◆ **HOW TO COMPLETE THIS TASK**
Edit the listing below so that every "تماس با ما" reads "ارتباط با ما", changing nothing else, and leave the pictures out of your answer.
RECORD EXCERPTS Start Marker
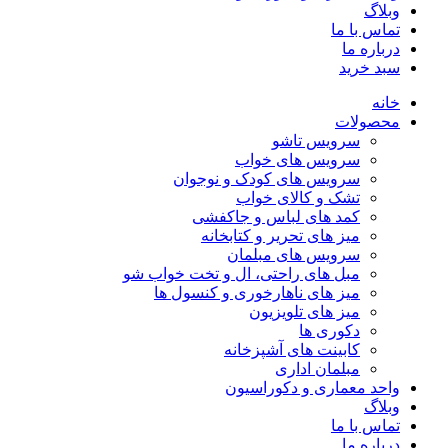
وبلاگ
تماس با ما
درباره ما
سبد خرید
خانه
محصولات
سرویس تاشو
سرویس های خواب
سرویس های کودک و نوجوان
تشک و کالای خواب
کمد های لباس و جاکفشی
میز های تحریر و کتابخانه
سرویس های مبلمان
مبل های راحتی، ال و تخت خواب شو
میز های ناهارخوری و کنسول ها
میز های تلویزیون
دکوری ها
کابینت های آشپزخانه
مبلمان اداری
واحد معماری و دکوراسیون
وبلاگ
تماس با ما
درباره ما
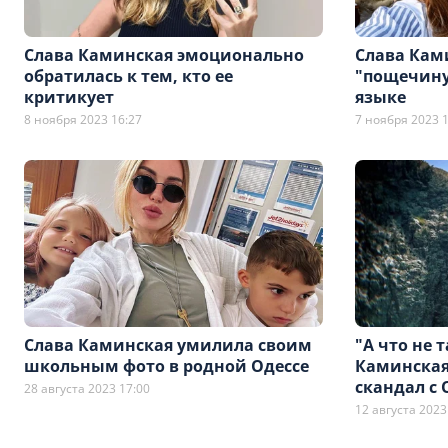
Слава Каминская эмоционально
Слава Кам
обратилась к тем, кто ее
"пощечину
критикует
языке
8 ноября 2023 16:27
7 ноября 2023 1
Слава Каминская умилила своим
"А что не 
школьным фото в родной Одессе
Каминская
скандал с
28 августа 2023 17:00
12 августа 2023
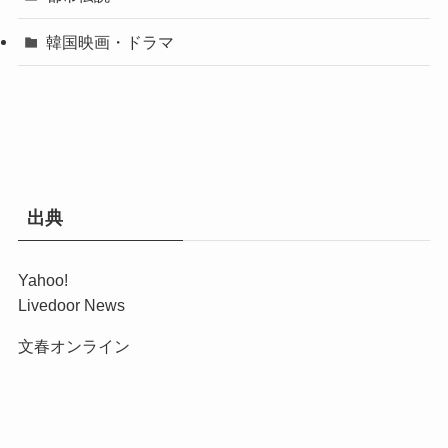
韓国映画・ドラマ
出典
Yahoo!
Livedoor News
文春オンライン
RECORD EXCERPTS End Marker
◆ **ANSWER TO THIS EXERCISE**
وبلاگ
ارتباط با ما
درباره ما
سبد خرید
خانه
محصولات
سرویس تاشو
سرویس های خواب
سرویس های کودک و نوجوان
تشک و کالای خواب
کمد های لباس و جاکفشی
میز های تحریر و کتابخانه
سرویس های مبلمان
مبل های راحتی، ال و تخت خواب شو
میز های ناهارخوری و کنسول ها
میز های تلویزیون
دکوری ها
کابینت های آشپزخانه
مبلمان اداری
واحد معماری و دکوراسیون
وبلاگ
ارتباط با ما
درباره ما
Слава Каминская эмоционально
Слава Кам
обратилась к тем, кто ее
"пощечину
критикует
языке
8 ноября 2023 16:27
7 ноября 2023 1
Слава Каминская умилила своим
"А что не 
школьным фото в родной Одессе
Каминская
скандал с
28 августа 2023 17:00
12 августа 2023
韓国映画・ドラマ
出典
Yahoo!
Livedoor News
文春オンライン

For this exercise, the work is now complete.